In their native Sumatra, corpse flowers are pollinated by carrion beetles and flies drawn to the throat-closing stink of dead flesh. Deep inside the vegetable chamber of the bloom, the temperature can rise above the surrounding air, so the insects may get a sense of putrefaction in the heat as well as the smell. But there weren’t any corpse-sipping flies in the greenhouse, flitting from one giant stink to the next. So as the blossom closed in the fetid air, the professor in charge took a little set of tools—a pumpkin carving kit, he told me—and opened a couple of windows in the base of the spathe. Inside, we could see the individual inflorescences looking like fungus or coral. He’d been hoping the curator of another titan arum would send him pollen he could use to artificially pollinate the plant, but that hadn’t worked out. Now he was harvesting some from this specimen to set aside, he said, “So I’ll have currency. Something to trade whenever it blooms again.”
America, are you wondering why I am telling you this story?
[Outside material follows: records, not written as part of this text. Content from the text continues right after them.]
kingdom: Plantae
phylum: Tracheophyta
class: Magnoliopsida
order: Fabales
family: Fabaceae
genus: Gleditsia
“Write when you get work,” my father used to say just before I’d take off on some trip: the year I went to Scotland to end up near-hypothermic in a kayak class near Loch Ness, or my first time in Mexico when every word of Spanish I tried to wield came out with a French accent and people thought I must be Canadian. My dad grew up poor in Oklahoma during the Great Depression, a boy who hoed and picked cotton, who had known men so utterly broken and discarded by the nation that they wound up at my grandmother’s back door, hat literally in hand, asking “Ma’am, do you have any work I could do?” hoping to be able sit down for a hot meal when the job was through. So years later, he enjoyed the luxury of the joke. It was a sentence, he must have thought, from a world we’d left behind.
“Keep those cards and letters coming,” he used to say. But my father doesn’t write back anymore. He has shut down, fallen silent, turned to gaze somewhere, or sometime, else.
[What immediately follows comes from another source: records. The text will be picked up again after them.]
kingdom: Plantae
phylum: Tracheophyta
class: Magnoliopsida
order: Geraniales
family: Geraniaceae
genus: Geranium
So America, I am writing home. I’m writing to you—home from the confounding always-already-otherness that home has become. There’s a whole lot of hard work to be done and a lot of us—honestly—have been reeling around, trying to recapture a sense of direction. We’re dismayed and heartbroken and lonely and furious. But I’m never comfortable in the simple algebra of allegory; I’m not offering these paragraphs as either a feel-good pep rally or an invitation to snuff out hope in some dystopian sandbox.
A fly has perched on my knee while I’ve been typing. It did fly-ablutions, first rubbing front legs together, then rubbing its eyes. It shifted position—crow pose—balancing on its front two pairs of legs while rubbing its body with the pair in back. I think a lot about rot and corruption and stench these days, but the corpse flower was beautiful, really, and over the period of its bloom I went to see it three times. The species isn’t listed globally as endangered, but it’s considered “vulnerable” and its existence could become far more precarious if there’s continued habitat loss. Which is to say, it will, in the almost-certain future: corpse flowers grow where the most rapid deforestation on earth is taking place.
And shouldn’t we assume that is the state of everything we love: vulnerable, and subject to change? You, too, America. You, too. In more ways than either of us realized.